* **EXERCISE BRIEF**
Reproduce each line of the material precisely.

* **PROVIDED DATA**
--- --- ---

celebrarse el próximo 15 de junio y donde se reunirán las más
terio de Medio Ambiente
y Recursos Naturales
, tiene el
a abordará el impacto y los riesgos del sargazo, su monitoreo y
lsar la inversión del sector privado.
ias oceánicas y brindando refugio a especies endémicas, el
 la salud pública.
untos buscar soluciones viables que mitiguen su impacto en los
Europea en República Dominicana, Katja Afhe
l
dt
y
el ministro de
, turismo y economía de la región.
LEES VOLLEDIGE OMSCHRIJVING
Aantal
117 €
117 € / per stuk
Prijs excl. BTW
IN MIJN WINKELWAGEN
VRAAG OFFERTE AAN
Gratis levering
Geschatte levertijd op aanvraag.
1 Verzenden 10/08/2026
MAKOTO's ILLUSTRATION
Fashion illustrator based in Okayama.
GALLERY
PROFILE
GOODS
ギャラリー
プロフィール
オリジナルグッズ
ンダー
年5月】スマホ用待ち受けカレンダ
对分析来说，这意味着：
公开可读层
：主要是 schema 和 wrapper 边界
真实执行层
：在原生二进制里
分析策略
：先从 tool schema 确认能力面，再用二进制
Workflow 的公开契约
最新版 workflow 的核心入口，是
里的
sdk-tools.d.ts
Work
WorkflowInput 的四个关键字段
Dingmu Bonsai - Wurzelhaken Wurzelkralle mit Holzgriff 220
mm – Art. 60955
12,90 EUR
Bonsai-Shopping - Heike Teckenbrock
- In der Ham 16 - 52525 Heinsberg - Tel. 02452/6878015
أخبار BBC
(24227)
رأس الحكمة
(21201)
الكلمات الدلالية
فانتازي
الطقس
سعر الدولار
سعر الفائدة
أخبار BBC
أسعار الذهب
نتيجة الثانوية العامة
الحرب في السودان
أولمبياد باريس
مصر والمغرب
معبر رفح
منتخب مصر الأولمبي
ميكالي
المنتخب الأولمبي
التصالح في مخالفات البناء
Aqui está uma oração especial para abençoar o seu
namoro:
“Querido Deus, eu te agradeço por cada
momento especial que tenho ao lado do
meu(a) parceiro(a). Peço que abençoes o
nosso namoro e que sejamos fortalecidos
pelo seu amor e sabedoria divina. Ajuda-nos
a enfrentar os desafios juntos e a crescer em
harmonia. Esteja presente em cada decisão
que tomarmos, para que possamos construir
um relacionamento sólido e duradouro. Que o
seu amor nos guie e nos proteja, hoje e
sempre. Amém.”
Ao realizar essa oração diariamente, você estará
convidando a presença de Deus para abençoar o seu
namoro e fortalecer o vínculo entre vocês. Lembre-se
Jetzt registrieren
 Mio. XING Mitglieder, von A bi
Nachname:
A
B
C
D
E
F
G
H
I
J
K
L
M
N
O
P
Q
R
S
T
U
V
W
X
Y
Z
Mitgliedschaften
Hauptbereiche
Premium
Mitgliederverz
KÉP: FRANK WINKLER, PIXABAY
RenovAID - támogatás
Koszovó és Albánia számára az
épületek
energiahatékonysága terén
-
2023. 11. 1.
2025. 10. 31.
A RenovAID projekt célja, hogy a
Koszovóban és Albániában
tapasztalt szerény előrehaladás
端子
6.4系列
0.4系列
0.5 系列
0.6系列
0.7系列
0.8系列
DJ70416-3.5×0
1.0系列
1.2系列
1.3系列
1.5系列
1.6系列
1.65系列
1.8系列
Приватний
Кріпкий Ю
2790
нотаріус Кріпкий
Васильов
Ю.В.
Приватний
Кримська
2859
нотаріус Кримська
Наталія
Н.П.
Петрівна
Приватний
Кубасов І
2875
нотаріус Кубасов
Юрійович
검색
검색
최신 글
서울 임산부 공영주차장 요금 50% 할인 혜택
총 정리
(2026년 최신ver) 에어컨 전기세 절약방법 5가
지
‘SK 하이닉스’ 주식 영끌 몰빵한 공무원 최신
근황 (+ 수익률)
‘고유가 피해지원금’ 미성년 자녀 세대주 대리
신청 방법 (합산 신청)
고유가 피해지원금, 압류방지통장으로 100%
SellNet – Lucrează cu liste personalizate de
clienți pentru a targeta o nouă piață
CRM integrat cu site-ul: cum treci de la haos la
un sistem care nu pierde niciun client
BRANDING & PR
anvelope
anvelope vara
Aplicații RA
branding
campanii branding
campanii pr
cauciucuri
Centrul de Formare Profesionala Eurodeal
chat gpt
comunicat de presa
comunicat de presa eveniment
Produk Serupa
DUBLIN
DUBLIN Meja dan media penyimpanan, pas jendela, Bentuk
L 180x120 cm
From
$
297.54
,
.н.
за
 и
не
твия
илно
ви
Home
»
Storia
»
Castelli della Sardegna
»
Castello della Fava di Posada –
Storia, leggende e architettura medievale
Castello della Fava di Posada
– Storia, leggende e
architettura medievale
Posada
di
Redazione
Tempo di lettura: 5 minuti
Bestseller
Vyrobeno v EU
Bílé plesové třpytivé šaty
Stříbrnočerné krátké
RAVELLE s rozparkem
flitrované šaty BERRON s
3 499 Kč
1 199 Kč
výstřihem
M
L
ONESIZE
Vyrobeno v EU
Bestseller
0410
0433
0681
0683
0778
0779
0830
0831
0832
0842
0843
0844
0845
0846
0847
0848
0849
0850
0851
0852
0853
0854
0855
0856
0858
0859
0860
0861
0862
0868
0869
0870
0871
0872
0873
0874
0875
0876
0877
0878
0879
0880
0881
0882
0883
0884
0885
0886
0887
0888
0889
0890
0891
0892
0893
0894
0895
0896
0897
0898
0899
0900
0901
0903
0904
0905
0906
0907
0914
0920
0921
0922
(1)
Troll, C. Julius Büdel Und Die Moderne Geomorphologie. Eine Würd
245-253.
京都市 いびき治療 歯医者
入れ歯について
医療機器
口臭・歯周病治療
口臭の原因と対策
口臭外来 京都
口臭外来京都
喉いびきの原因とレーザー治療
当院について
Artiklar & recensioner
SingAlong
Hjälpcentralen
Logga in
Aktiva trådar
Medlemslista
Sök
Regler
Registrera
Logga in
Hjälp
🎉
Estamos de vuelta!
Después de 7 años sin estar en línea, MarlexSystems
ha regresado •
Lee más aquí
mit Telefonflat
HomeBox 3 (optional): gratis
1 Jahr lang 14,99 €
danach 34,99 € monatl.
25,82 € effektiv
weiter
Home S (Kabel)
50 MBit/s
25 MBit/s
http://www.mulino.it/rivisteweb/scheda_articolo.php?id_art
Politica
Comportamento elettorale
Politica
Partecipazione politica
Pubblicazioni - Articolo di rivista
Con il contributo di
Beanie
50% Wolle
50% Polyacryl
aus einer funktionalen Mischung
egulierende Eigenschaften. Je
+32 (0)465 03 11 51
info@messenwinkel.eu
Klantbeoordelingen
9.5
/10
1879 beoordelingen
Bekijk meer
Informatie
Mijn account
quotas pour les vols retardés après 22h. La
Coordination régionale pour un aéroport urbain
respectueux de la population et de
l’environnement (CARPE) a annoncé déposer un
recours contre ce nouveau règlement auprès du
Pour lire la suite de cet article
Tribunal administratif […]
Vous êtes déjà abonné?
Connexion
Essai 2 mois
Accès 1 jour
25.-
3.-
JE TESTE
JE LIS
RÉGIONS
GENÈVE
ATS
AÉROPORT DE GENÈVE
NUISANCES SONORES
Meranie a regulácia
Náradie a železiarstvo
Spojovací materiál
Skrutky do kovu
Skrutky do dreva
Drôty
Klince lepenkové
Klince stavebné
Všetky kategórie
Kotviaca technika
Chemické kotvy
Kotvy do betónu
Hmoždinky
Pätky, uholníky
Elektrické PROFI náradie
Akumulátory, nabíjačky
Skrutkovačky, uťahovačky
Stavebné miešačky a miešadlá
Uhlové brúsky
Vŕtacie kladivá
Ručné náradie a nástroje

--- --- ---

* **WORKED SOLUTION**
celebrarse el próximo 15 de junio y donde se reunirán las más
terio de Medio Ambiente
y Recursos Naturales
, tiene el
a abordará el impacto y los riesgos del sargazo, su monitoreo y
lsar la inversión del sector privado.
ias oceánicas y brindando refugio a especies endémicas, el
 la salud pública.
untos buscar soluciones viables que mitiguen su impacto en los
Europea en República Dominicana, Katja Afhe
l
dt
y
el ministro de
, turismo y economía de la región.
LEES VOLLEDIGE OMSCHRIJVING
Aantal
117 €
117 € / per stuk
Prijs excl. BTW
IN MIJN WINKELWAGEN
VRAAG OFFERTE AAN
Gratis levering
Geschatte levertijd op aanvraag.
1 Verzenden 10/08/2026
MAKOTO's ILLUSTRATION
Fashion illustrator based in Okayama.
GALLERY
PROFILE
GOODS
ギャラリー
プロフィール
オリジナルグッズ
ンダー
年5月】スマホ用待ち受けカレンダ
对分析来说，这意味着：
公开可读层
：主要是 schema 和 wrapper 边界
真实执行层
：在原生二进制里
分析策略
：先从 tool schema 确认能力面，再用二进制
Workflow 的公开契约
最新版 workflow 的核心入口，是
里的
sdk-tools.d.ts
Work
WorkflowInput 的四个关键字段
Dingmu Bonsai - Wurzelhaken Wurzelkralle mit Holzgriff 220
mm – Art. 60955
12,90 EUR
Bonsai-Shopping - Heike Teckenbrock
- In der Ham 16 - 52525 Heinsberg - Tel. 02452/6878015
أخبار BBC
(24227)
رأس الحكمة
(21201)
الكلمات الدلالية
فانتازي
الطقس
سعر الدولار
سعر الفائدة
أخبار BBC
أسعار الذهب
نتيجة الثانوية العامة
الحرب في السودان
أولمبياد باريس
مصر والمغرب
معبر رفح
منتخب مصر الأولمبي
ميكالي
المنتخب الأولمبي
التصالح في مخالفات البناء
Aqui está uma oração especial para abençoar o seu
namoro:
“Querido Deus, eu te agradeço por cada
momento especial que tenho ao lado do
meu(a) parceiro(a). Peço que abençoes o
nosso namoro e que sejamos fortalecidos
pelo seu amor e sabedoria divina. Ajuda-nos
a enfrentar os desafios juntos e a crescer em
harmonia. Esteja presente em cada decisão
que tomarmos, para que possamos construir
um relacionamento sólido e duradouro. Que o
seu amor nos guie e nos proteja, hoje e
sempre. Amém.”
Ao realizar essa oração diariamente, você estará
convidando a presença de Deus para abençoar o seu
namoro e fortalecer o vínculo entre vocês. Lembre-se
Jetzt registrieren
 Mio. XING Mitglieder, von A bi
Nachname:
A
B
C
D
E
F
G
H
I
J
K
L
M
N
O
P
Q
R
S
T
U
V
W
X
Y
Z
Mitgliedschaften
Hauptbereiche
Premium
Mitgliederverz
KÉP: FRANK WINKLER, PIXABAY
RenovAID - támogatás
Koszovó és Albánia számára az
épületek
energiahatékonysága terén
-
2023. 11. 1.
2025. 10. 31.
A RenovAID projekt célja, hogy a
Koszovóban és Albániában
tapasztalt szerény előrehaladás
端子
6.4系列
0.4系列
0.5 系列
0.6系列
0.7系列
0.8系列
DJ70416-3.5×0
1.0系列
1.2系列
1.3系列
1.5系列
1.6系列
1.65系列
1.8系列
Приватний
Кріпкий Ю
2790
нотаріус Кріпкий
Васильов
Ю.В.
Приватний
Кримська
2859
нотаріус Кримська
Наталія
Н.П.
Петрівна
Приватний
Кубасов І
2875
нотаріус Кубасов
Юрійович
검색
검색
최신 글
서울 임산부 공영주차장 요금 50% 할인 혜택
총 정리
(2026년 최신ver) 에어컨 전기세 절약방법 5가
지
‘SK 하이닉스’ 주식 영끌 몰빵한 공무원 최신
근황 (+ 수익률)
‘고유가 피해지원금’ 미성년 자녀 세대주 대리
신청 방법 (합산 신청)
고유가 피해지원금, 압류방지통장으로 100%
SellNet – Lucrează cu liste personalizate de
clienți pentru a targeta o nouă piață
CRM integrat cu site-ul: cum treci de la haos la
un sistem care nu pierde niciun client
BRANDING & PR
anvelope
anvelope vara
Aplicații RA
branding
campanii branding
campanii pr
cauciucuri
Centrul de Formare Profesionala Eurodeal
chat gpt
comunicat de presa
comunicat de presa eveniment
Produk Serupa
DUBLIN
DUBLIN Meja dan media penyimpanan, pas jendela, Bentuk
L 180x120 cm
From
$
297.54
,
.н.
за
 и
не
твия
илно
ви
Home
»
Storia
»
Castelli della Sardegna
»
Castello della Fava di Posada –
Storia, leggende e architettura medievale
Castello della Fava di Posada
– Storia, leggende e
architettura medievale
Posada
di
Redazione
Tempo di lettura: 5 minuti
Bestseller
Vyrobeno v EU
Bílé plesové třpytivé šaty
Stříbrnočerné krátké
RAVELLE s rozparkem
flitrované šaty BERRON s
3 499 Kč
1 199 Kč
výstřihem
M
L
ONESIZE
Vyrobeno v EU
Bestseller
0410
0433
0681
0683
0778
0779
0830
0831
0832
0842
0843
0844
0845
0846
0847
0848
0849
0850
0851
0852
0853
0854
0855
0856
0858
0859
0860
0861
0862
0868
0869
0870
0871
0872
0873
0874
0875
0876
0877
0878
0879
0880
0881
0882
0883
0884
0885
0886
0887
0888
0889
0890
0891
0892
0893
0894
0895
0896
0897
0898
0899
0900
0901
0903
0904
0905
0906
0907
0914
0920
0921
0922
(1)
Troll, C. Julius Büdel Und Die Moderne Geomorphologie. Eine Würd
245-253.
京都市 いびき治療 歯医者
入れ歯について
医療機器
口臭・歯周病治療
口臭の原因と対策
口臭外来 京都
口臭外来京都
喉いびきの原因とレーザー治療
当院について
Artiklar & recensioner
SingAlong
Hjälpcentralen
Logga in
Aktiva trådar
Medlemslista
Sök
Regler
Registrera
Logga in
Hjälp
🎉
Estamos de vuelta!
Después de 7 años sin estar en línea, MarlexSystems
ha regresado •
Lee más aquí
mit Telefonflat
HomeBox 3 (optional): gratis
1 Jahr lang 14,99 €
danach 34,99 € monatl.
25,82 € effektiv
weiter
Home S (Kabel)
50 MBit/s
25 MBit/s
http://www.mulino.it/rivisteweb/scheda_articolo.php?id_art
Politica
Comportamento elettorale
Politica
Partecipazione politica
Pubblicazioni - Articolo di rivista
Con il contributo di
Beanie
50% Wolle
50% Polyacryl
aus einer funktionalen Mischung
egulierende Eigenschaften. Je
+32 (0)465 03 11 51
info@messenwinkel.eu
Klantbeoordelingen
9.5
/10
1879 beoordelingen
Bekijk meer
Informatie
Mijn account
quotas pour les vols retardés après 22h. La
Coordination régionale pour un aéroport urbain
respectueux de la population et de
l’environnement (CARPE) a annoncé déposer un
recours contre ce nouveau règlement auprès du
Pour lire la suite de cet article
Tribunal administratif […]
Vous êtes déjà abonné?
Connexion
Essai 2 mois
Accès 1 jour
25.-
3.-
JE TESTE
JE LIS
RÉGIONS
GENÈVE
ATS
AÉROPORT DE GENÈVE
NUISANCES SONORES
Meranie a regulácia
Náradie a železiarstvo
Spojovací materiál
Skrutky do kovu
Skrutky do dreva
Drôty
Klince lepenkové
Klince stavebné
Všetky kategórie
Kotviaca technika
Chemické kotvy
Kotvy do betónu
Hmoždinky
Pätky, uholníky
Elektrické PROFI náradie
Akumulátory, nabíjačky
Skrutkovačky, uťahovačky
Stavebné miešačky a miešadlá
Uhlové brúsky
Vŕtacie kladivá
Ručné náradie a nástroje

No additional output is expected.